Telehealth is still waiting for its tipping point
Malcolm Gladwell describes it as “the moment of critical mass, the threshold, the boiling point,” or the moment when a cause or philosophy is embraced by the many instead of the few. It seems safe to say that telehealth hasn’t reached that point … yet. But would we know it if or when it arrives?
The idea of a tipping point was examined at several conferences this past year, but the conversation was focused on mobile health, arguably one segment of the telehealth industry. At the mHealth Initiative’s conference earlier this year in Chicago, and at the World Congress 3rd Annual Leadership on mHealth this past July in Cambridge, Mass., and the Institute for Health Technology Transformation’s August Summit in Seattle, it was generally concluded that mHealth had reached its tipping point when physicians started bringing their own smartphones into the hospital and demanding access.
As Claudia Tessier, president of the mHealth Initiative, pointed out in Seattle, the mHealth revolution is being led from the ground up, by physicians and patients demanding mobile access to health information. And it’s up to the providers and payers to catch up.
That kind of “revolution” isn’t happening in telehealth. What is happening, and what has been happening for the past couple of years, is a slow-growing network of pilot projects, each working to prove that telehealth can improve the delivery of healthcare. From UPMC in Pittsburgh to UC Davis in California to the Mayo Clinic in Minnesota to Ochsner in New Orleans to Alaska’s network of tribal health centers, healthcare providers are trying to find the “aha” moment when telehealth makes it to the mainstream.
That moment likely won’t be happening soon, until these pilot projects start reporting results. And if advocates are looking to the nation’s capital for guidance, they’ll have to be content with small steps, like CMS’ efforts to amend credentialing guidelines to allow telehealth programs to operate across state lines, or the FDA’s efforts to regulate mobile medical apps. On the other hand, no one is too happy with the lack of progress being made on a national broadband network.
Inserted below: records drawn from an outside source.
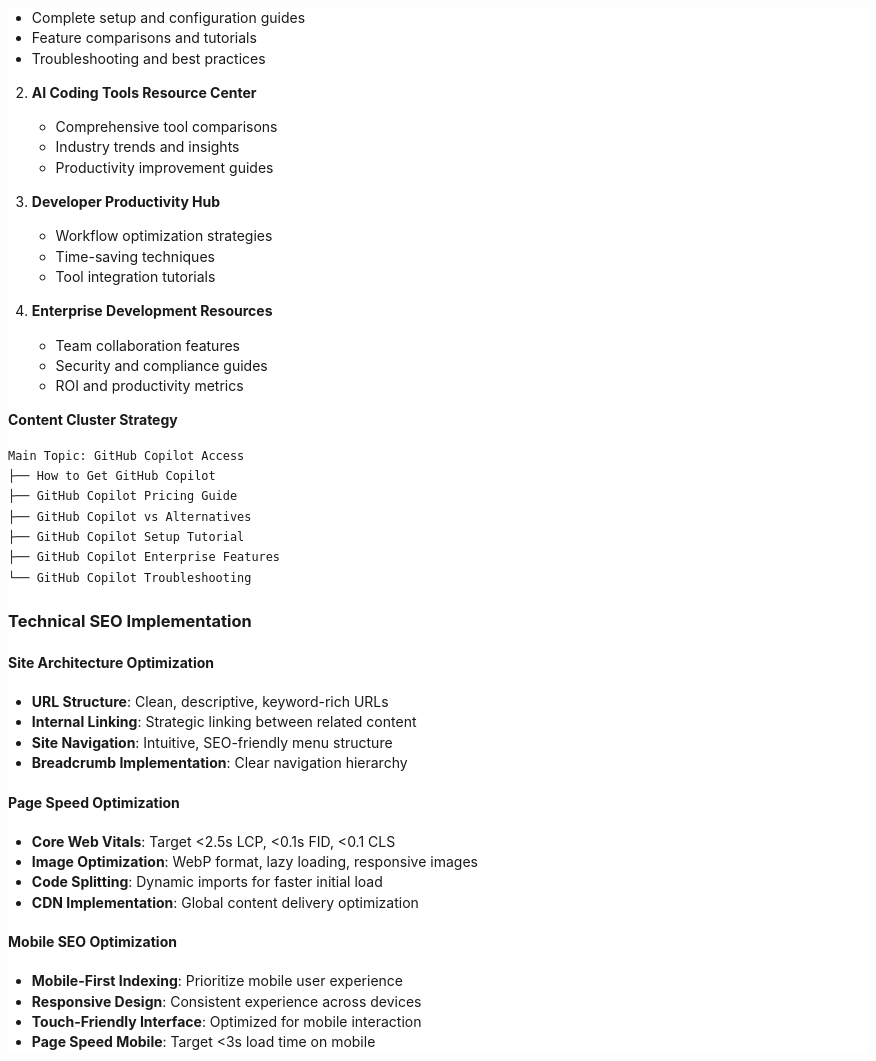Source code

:    - Complete setup and configuration guides
   - Feature comparisons and tutorials
   - Troubleshooting and best practices

2. **AI Coding Tools Resource Center**

   - Comprehensive tool comparisons
   - Industry trends and insights
   - Productivity improvement guides

3. **Developer Productivity Hub**

   - Workflow optimization strategies
   - Time-saving techniques
   - Tool integration tutorials

4. **Enterprise Development Resources**
   - Team collaboration features
   - Security and compliance guides
   - ROI and productivity metrics

**Content Cluster Strategy**

```
Main Topic: GitHub Copilot Access
├── How to Get GitHub Copilot
├── GitHub Copilot Pricing Guide
├── GitHub Copilot vs Alternatives
├── GitHub Copilot Setup Tutorial
├── GitHub Copilot Enterprise Features
└── GitHub Copilot Troubleshooting
```

### **Technical SEO Implementation**

#### **Site Architecture Optimization**

- **URL Structure**: Clean, descriptive, keyword-rich URLs
- **Internal Linking**: Strategic linking between related content
- **Site Navigation**: Intuitive, SEO-friendly menu structure
- **Breadcrumb Implementation**: Clear navigation hierarchy

#### **Page Speed Optimization**

- **Core Web Vitals**: Target <2.5s LCP, <0.1s FID, <0.1 CLS
- **Image Optimization**: WebP format, lazy loading, responsive images
- **Code Splitting**: Dynamic imports for faster initial load
- **CDN Implementation**: Global content delivery optimization

#### **Mobile SEO Optimization**

- **Mobile-First Indexing**: Prioritize mobile user experience
- **Responsive Design**: Consistent experience across devices
- **Touch-Friendly Interface**: Optimized for mobile interaction
- **Page Speed Mobile**: Target <3s load time on mobile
Maybe telehealth needs a celebrity. Remember when protecting patient information entered the limelight, thanks to a little motorcycle accident in New Jersey involving George Clooney? Suddenly everyone was scrambling to make sure their patient records were safe and secure, and every lost laptop and oft-viewed patient file made the national news feed. Maybe Brad Pitt could break his leg while hiking in remote Montana and need a video consult from a specialist in Dallas to save his million-dollar limb. …
But seriously, folks, the future of telehealth hinges on physician acceptance, and today’s physicians aren’t yet ready to throw their support behind new technology at a time when they’re struggling to make a living. They won’t change their workflows unless they’re certain they’ll get reimbursed for their efforts, and for the time being that reimbursement formula isn’t changing. Furthermore, they need good, solid evidence that any changes they make will be for the better, and won’t just move things around to come up with the same results. They need to be convinced.
So while telehealth advocates celebrate the relatively small victories – the life of a stroke victim saved through a teleneurology consult, improved lifestyles for people with chronic conditions living at home – they’re still waiting for their tipping point.